Assigned task — Your task is to copy the lines of the data below from the line holding "X2234Y992D03*" through the line holding "X2072Y1241D02*", inclusive, exactly and with nothing added.
··· Data for the task ···
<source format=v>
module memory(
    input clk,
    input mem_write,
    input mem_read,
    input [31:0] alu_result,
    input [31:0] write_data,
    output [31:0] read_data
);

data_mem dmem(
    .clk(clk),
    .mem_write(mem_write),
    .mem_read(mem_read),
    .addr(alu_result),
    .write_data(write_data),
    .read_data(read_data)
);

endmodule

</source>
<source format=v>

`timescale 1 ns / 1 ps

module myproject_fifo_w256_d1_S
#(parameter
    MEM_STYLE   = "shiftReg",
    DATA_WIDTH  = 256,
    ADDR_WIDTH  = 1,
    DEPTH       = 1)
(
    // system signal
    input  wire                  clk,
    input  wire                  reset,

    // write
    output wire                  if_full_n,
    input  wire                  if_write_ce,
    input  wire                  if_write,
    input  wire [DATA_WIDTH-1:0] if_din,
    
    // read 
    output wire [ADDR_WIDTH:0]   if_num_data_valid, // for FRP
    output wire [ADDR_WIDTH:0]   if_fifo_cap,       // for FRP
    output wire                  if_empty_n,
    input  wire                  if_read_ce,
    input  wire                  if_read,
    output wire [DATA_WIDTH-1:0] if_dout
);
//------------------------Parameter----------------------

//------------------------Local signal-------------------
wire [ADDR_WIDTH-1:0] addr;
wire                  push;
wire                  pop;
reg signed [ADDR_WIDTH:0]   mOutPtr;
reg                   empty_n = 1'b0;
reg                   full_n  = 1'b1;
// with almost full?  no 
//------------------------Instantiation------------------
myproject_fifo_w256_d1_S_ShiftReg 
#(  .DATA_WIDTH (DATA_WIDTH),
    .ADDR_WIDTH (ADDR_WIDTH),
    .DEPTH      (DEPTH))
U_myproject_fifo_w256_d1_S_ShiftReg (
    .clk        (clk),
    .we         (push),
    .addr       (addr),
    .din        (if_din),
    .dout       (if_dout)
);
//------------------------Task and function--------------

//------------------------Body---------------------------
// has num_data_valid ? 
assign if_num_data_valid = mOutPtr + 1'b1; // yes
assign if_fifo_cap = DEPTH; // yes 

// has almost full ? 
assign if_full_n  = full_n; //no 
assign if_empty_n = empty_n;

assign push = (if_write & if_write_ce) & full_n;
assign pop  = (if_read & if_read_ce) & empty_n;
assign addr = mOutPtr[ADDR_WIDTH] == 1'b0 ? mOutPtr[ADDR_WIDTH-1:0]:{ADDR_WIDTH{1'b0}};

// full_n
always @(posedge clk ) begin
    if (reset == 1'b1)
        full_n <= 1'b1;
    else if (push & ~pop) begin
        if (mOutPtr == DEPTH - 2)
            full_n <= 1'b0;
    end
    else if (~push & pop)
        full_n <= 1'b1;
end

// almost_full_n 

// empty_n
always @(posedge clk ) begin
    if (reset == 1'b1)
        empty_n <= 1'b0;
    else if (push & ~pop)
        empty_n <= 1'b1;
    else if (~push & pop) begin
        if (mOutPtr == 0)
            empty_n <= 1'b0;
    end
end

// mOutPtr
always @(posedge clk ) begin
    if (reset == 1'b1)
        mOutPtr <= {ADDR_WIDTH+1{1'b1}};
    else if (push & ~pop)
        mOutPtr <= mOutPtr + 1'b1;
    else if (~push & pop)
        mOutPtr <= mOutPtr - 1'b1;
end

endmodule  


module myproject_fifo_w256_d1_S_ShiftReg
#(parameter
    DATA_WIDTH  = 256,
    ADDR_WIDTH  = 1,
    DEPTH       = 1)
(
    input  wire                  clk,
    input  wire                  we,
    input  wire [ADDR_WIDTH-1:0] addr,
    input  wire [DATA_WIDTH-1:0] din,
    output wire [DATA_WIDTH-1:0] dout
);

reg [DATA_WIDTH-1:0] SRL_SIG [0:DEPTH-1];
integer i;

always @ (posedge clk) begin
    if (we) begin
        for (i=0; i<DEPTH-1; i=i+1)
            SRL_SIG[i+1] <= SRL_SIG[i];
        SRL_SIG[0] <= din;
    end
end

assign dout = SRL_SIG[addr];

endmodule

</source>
···
··· Data for the task ···
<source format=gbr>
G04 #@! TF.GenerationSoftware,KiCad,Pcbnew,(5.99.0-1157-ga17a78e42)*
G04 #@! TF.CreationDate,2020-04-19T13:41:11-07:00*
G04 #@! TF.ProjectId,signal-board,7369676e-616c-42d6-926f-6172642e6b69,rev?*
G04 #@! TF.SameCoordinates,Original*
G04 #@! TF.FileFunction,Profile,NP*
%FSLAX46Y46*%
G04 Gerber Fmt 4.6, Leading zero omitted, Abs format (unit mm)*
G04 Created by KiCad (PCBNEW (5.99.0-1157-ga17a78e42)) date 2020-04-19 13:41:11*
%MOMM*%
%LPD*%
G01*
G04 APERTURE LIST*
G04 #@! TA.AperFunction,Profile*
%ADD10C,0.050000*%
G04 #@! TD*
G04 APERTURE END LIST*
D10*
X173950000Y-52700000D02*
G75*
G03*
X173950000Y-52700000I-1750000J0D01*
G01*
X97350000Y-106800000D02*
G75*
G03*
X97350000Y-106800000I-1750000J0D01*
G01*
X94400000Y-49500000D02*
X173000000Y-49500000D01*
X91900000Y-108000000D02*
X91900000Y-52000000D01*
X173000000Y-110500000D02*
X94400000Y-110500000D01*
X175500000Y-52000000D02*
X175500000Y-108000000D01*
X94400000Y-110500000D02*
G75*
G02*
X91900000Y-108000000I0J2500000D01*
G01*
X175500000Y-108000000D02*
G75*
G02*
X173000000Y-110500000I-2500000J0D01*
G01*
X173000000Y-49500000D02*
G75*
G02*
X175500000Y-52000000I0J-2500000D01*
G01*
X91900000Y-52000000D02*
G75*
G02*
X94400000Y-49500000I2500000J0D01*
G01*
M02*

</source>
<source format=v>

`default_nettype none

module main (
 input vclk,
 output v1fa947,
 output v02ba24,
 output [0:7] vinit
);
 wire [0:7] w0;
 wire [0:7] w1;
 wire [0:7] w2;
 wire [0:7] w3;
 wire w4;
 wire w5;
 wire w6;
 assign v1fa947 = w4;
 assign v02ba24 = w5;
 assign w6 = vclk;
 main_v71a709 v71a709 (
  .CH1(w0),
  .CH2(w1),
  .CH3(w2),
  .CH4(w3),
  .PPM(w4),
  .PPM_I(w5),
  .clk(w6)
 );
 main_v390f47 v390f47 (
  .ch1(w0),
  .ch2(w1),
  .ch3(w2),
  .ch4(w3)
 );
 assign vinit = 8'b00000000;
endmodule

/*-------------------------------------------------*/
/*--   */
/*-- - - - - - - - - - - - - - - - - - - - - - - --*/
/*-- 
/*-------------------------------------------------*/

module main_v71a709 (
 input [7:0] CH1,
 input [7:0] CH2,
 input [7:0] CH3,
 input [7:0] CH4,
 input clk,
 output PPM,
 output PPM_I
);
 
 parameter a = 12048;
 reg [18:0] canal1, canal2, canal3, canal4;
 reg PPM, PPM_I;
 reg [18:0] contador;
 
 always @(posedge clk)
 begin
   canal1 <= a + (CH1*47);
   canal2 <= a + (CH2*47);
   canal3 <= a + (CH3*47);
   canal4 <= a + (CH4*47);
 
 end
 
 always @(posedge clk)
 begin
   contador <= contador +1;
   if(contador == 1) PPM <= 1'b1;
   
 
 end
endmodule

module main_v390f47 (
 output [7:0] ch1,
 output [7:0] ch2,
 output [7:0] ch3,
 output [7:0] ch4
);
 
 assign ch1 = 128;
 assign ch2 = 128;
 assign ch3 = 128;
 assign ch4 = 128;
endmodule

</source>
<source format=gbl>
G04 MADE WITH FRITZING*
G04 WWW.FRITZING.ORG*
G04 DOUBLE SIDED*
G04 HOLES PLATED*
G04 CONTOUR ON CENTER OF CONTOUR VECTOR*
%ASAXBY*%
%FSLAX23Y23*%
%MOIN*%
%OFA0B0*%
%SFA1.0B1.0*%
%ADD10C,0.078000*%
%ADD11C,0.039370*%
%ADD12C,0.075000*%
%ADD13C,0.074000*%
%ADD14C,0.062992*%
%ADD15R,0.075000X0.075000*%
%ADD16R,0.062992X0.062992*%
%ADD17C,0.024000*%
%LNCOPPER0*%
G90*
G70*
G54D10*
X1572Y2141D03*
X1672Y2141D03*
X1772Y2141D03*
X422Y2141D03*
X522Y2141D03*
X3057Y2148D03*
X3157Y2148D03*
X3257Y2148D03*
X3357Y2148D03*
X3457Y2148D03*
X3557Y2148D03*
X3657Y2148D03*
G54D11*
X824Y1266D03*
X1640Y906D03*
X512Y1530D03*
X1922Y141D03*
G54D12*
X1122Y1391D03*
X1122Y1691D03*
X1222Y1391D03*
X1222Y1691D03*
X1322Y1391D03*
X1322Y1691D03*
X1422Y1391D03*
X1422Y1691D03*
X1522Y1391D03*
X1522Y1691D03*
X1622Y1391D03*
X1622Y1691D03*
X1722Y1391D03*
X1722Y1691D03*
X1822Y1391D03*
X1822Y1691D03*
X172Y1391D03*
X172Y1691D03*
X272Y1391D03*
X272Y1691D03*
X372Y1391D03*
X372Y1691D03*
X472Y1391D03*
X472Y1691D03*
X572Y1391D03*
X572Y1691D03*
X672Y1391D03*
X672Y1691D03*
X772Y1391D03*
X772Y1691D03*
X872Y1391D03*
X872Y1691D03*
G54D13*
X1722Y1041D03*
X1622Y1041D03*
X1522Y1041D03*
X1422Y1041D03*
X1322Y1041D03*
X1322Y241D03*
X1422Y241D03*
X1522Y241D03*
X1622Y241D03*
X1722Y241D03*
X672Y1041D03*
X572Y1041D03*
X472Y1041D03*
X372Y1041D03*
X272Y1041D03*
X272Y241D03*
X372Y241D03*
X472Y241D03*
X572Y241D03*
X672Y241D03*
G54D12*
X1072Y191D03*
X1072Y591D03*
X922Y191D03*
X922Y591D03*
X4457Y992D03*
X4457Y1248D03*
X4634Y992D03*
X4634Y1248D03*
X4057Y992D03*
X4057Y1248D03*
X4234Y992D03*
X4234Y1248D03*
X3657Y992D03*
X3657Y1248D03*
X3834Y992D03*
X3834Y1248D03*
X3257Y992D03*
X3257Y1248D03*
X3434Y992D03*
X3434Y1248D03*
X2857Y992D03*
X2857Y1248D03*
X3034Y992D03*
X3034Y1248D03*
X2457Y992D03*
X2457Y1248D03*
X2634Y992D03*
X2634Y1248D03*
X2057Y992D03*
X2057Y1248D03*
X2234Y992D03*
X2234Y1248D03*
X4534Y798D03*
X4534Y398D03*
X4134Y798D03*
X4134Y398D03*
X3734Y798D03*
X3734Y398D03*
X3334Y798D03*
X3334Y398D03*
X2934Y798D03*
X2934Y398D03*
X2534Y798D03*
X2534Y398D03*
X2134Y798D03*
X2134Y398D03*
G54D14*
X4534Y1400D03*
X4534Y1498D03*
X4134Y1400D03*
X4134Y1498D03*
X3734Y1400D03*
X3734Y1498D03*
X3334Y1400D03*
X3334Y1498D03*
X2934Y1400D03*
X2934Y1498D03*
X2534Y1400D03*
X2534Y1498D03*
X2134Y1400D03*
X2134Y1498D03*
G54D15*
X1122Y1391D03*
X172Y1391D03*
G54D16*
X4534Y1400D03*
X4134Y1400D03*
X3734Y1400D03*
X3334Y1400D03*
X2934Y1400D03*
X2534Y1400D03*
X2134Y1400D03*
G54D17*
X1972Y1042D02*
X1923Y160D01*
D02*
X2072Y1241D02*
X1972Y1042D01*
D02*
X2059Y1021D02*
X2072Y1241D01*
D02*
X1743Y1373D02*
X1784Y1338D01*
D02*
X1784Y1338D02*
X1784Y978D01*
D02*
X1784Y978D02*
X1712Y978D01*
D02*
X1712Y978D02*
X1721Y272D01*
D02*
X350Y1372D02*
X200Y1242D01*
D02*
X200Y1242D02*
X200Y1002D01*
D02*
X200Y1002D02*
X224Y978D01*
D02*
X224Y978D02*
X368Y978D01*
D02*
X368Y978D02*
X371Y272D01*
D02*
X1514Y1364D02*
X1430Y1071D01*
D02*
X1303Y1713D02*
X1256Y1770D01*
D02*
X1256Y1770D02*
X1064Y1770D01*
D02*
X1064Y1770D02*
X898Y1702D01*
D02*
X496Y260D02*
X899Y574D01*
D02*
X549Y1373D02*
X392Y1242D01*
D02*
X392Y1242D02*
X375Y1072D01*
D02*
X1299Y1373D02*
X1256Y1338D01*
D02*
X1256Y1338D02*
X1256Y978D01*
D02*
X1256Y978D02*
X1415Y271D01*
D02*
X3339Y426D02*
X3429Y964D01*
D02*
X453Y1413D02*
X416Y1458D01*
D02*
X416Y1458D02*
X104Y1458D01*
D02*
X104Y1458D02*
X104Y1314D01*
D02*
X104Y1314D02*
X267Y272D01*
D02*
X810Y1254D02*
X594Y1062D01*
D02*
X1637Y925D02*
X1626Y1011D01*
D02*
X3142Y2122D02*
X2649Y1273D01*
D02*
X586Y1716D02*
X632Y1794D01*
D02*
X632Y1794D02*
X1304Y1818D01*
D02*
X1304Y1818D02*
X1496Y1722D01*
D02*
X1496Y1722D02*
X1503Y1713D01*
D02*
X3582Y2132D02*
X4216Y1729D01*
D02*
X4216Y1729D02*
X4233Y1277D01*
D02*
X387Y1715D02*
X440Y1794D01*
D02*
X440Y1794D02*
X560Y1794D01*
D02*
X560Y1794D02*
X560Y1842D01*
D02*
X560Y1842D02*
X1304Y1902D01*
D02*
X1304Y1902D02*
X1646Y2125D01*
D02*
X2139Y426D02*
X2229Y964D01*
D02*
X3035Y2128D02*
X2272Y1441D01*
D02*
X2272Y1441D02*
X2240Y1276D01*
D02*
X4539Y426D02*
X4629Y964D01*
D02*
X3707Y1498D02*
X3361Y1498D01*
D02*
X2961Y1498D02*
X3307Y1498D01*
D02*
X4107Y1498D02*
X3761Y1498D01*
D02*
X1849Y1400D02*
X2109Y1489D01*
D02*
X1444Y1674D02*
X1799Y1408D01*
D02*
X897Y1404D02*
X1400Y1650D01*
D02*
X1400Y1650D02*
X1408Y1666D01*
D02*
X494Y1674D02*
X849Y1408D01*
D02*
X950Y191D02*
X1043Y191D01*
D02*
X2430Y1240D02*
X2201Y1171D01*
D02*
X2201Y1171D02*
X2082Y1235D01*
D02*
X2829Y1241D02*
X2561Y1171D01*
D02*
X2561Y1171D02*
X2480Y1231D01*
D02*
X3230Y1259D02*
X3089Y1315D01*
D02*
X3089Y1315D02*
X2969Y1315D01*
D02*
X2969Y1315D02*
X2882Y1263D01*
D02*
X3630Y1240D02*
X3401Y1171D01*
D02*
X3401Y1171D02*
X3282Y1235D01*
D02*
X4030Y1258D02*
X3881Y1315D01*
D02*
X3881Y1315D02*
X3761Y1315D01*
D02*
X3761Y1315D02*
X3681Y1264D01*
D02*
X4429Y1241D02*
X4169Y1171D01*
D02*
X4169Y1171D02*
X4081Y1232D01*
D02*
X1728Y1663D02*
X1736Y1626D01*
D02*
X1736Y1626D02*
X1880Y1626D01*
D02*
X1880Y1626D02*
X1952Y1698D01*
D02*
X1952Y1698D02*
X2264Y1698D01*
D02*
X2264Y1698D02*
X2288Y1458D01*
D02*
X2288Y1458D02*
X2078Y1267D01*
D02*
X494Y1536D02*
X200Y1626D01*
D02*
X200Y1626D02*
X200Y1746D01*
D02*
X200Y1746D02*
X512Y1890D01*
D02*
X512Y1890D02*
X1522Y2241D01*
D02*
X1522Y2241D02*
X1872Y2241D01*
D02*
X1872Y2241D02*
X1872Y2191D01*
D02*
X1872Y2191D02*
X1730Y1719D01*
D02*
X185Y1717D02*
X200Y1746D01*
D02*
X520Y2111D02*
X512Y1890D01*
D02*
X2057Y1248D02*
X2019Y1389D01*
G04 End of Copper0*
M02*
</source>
···
Result —
X2234Y992D03*
X2234Y1248D03*
X4534Y798D03*
X4534Y398D03*
X4134Y798D03*
X4134Y398D03*
X3734Y798D03*
X3734Y398D03*
X3334Y798D03*
X3334Y398D03*
X2934Y798D03*
X2934Y398D03*
X2534Y798D03*
X2534Y398D03*
X2134Y798D03*
X2134Y398D03*
G54D14*
X4534Y1400D03*
X4534Y1498D03*
X4134Y1400D03*
X4134Y1498D03*
X3734Y1400D03*
X3734Y1498D03*
X3334Y1400D03*
X3334Y1498D03*
X2934Y1400D03*
X2934Y1498D03*
X2534Y1400D03*
X2534Y1498D03*
X2134Y1400D03*
X2134Y1498D03*
G54D15*
X1122Y1391D03*
X172Y1391D03*
G54D16*
X4534Y1400D03*
X4134Y1400D03*
X3734Y1400D03*
X3334Y1400D03*
X2934Y1400D03*
X2534Y1400D03*
X2134Y1400D03*
G54D17*
X1972Y1042D02*
X1923Y160D01*
D02*
X2072Y1241D02*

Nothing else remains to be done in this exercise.